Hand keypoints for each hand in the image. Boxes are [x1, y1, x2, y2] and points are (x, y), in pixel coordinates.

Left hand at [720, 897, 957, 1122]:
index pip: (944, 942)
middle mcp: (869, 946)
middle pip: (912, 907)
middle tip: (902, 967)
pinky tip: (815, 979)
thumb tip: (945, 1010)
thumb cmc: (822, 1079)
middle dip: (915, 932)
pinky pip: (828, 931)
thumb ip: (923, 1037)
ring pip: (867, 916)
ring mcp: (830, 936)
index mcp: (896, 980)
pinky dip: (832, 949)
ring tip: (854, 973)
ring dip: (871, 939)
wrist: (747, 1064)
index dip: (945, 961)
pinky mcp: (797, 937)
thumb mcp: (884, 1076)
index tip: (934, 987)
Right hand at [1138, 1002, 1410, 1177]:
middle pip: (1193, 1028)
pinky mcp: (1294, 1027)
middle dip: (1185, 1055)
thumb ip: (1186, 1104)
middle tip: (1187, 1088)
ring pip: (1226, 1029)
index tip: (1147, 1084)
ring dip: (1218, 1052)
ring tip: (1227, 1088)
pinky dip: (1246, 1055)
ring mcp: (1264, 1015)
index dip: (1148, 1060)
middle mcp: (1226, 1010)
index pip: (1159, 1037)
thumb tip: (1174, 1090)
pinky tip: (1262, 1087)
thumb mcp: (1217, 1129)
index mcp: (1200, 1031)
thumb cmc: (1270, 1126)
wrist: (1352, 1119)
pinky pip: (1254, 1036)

--

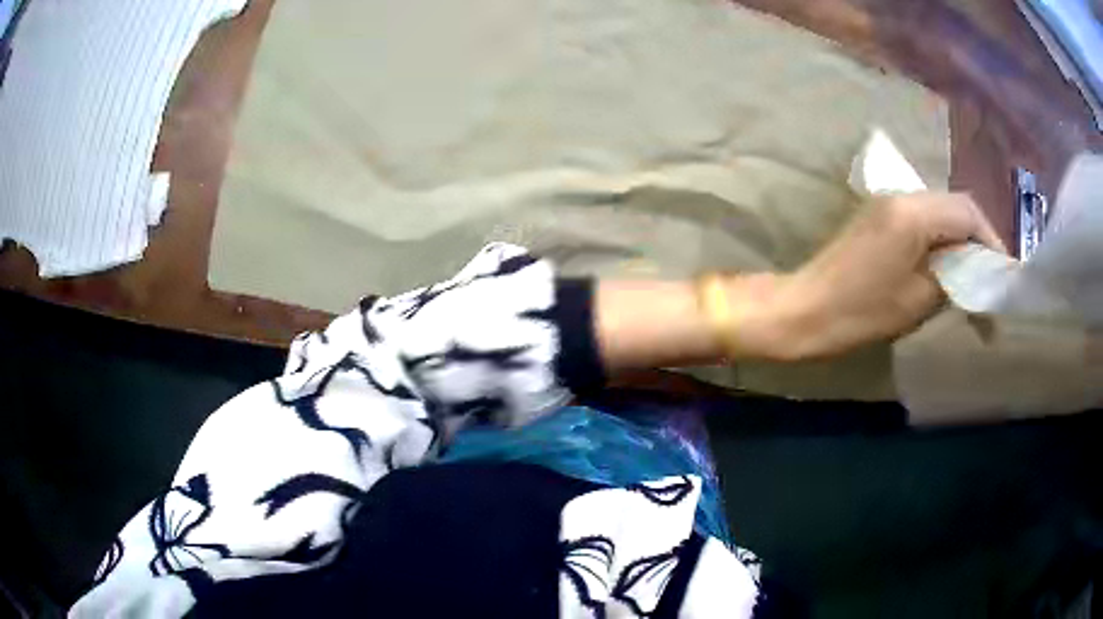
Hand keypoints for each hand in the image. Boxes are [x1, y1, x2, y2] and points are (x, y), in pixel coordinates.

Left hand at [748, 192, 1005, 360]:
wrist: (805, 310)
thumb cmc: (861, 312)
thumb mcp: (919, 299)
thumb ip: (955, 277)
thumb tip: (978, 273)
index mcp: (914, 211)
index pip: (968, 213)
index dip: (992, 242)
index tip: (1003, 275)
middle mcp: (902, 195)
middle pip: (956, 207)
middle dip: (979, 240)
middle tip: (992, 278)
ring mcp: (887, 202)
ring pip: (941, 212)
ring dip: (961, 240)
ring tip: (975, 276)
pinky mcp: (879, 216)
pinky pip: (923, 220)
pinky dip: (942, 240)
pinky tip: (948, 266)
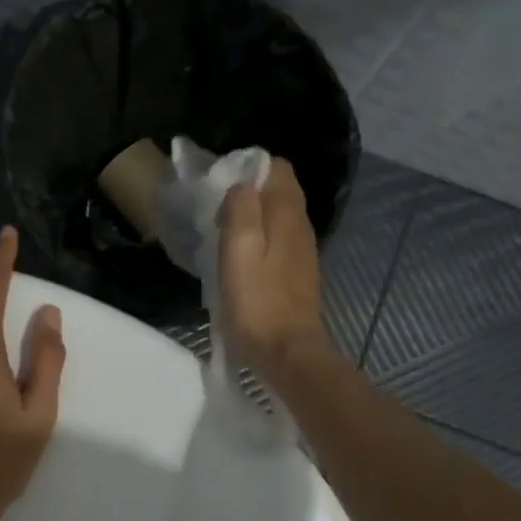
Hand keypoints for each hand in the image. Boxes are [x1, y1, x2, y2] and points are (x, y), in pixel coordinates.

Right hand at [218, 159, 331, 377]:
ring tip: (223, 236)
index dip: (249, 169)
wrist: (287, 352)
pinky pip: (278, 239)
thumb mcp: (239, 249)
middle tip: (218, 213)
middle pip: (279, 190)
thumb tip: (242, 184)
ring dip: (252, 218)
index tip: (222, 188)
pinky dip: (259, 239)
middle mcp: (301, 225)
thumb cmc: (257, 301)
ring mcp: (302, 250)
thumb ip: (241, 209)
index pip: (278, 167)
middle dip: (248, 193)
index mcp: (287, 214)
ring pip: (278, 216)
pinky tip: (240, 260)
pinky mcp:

==

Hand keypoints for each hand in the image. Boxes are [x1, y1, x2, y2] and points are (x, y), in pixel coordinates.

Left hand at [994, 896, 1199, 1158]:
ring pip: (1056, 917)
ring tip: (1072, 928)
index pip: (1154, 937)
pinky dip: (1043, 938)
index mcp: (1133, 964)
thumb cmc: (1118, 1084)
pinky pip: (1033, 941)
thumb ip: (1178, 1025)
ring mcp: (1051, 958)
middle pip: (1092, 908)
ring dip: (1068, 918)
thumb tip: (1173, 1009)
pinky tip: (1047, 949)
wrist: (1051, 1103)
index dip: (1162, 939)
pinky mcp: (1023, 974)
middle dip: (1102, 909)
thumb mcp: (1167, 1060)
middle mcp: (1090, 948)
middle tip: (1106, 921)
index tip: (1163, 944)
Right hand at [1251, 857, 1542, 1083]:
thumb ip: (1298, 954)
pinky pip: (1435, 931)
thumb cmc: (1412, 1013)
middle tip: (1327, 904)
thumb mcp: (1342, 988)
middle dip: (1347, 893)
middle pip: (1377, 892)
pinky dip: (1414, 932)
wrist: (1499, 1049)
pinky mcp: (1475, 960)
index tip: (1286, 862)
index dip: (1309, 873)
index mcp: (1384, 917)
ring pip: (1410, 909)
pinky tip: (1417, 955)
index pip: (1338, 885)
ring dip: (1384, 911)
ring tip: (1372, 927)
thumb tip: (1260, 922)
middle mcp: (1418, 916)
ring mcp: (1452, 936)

TASK TO CARRY OUT :: From the data above, pick out each line containing "wrist" and copy it.

RESULT FOR THIS TASK ::
wrist: (747, 1064)
wrist: (1352, 1119)
wrist: (805, 310)
wrist: (287, 352)
wrist: (1051, 1103)
wrist: (1499, 1049)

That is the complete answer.